### The input
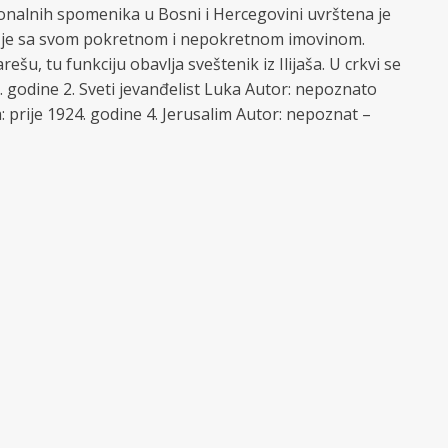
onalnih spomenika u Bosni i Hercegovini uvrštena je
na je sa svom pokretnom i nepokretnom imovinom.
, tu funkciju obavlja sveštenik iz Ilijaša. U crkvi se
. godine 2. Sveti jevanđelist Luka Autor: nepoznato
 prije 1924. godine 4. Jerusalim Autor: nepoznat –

--

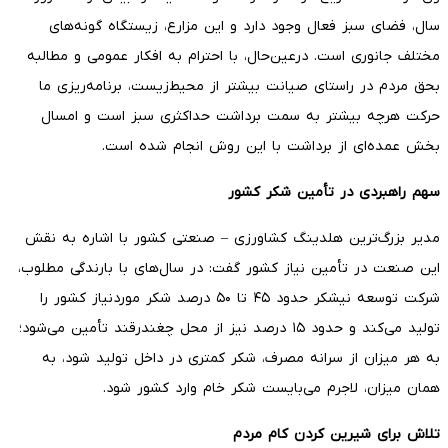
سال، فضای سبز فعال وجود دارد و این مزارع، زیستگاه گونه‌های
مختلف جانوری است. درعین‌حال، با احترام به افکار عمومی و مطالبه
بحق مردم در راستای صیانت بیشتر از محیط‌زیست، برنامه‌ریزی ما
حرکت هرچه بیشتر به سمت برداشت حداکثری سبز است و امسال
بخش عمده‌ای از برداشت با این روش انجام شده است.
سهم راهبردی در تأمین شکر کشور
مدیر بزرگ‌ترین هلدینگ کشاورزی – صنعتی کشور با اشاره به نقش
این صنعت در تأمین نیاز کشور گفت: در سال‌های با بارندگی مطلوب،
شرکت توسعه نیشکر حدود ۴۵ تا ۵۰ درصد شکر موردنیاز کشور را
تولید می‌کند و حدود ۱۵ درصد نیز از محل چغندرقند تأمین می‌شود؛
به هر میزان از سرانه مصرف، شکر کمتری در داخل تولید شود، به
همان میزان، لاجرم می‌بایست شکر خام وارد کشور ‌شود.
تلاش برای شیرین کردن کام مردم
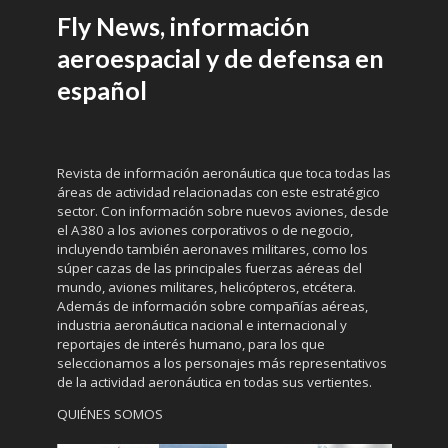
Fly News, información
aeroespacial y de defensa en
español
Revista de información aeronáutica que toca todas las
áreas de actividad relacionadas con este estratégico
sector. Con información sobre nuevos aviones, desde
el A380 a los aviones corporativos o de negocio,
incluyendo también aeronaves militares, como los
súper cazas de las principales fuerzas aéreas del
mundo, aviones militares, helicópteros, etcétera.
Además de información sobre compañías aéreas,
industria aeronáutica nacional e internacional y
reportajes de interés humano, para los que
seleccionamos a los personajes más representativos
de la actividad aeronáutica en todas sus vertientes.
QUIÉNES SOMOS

### Task directions
Reproduce word for word the lines starting at the line that contains "Fly News, información" and ending at the line that contains "QUIÉNES SOMOS", including both of those lines.

### Exercise response
Fly News, información
aeroespacial y de defensa en
español
Revista de información aeronáutica que toca todas las
áreas de actividad relacionadas con este estratégico
sector. Con información sobre nuevos aviones, desde
el A380 a los aviones corporativos o de negocio,
incluyendo también aeronaves militares, como los
súper cazas de las principales fuerzas aéreas del
mundo, aviones militares, helicópteros, etcétera.
Además de información sobre compañías aéreas,
industria aeronáutica nacional e internacional y
reportajes de interés humano, para los que
seleccionamos a los personajes más representativos
de la actividad aeronáutica en todas sus vertientes.
QUIÉNES SOMOS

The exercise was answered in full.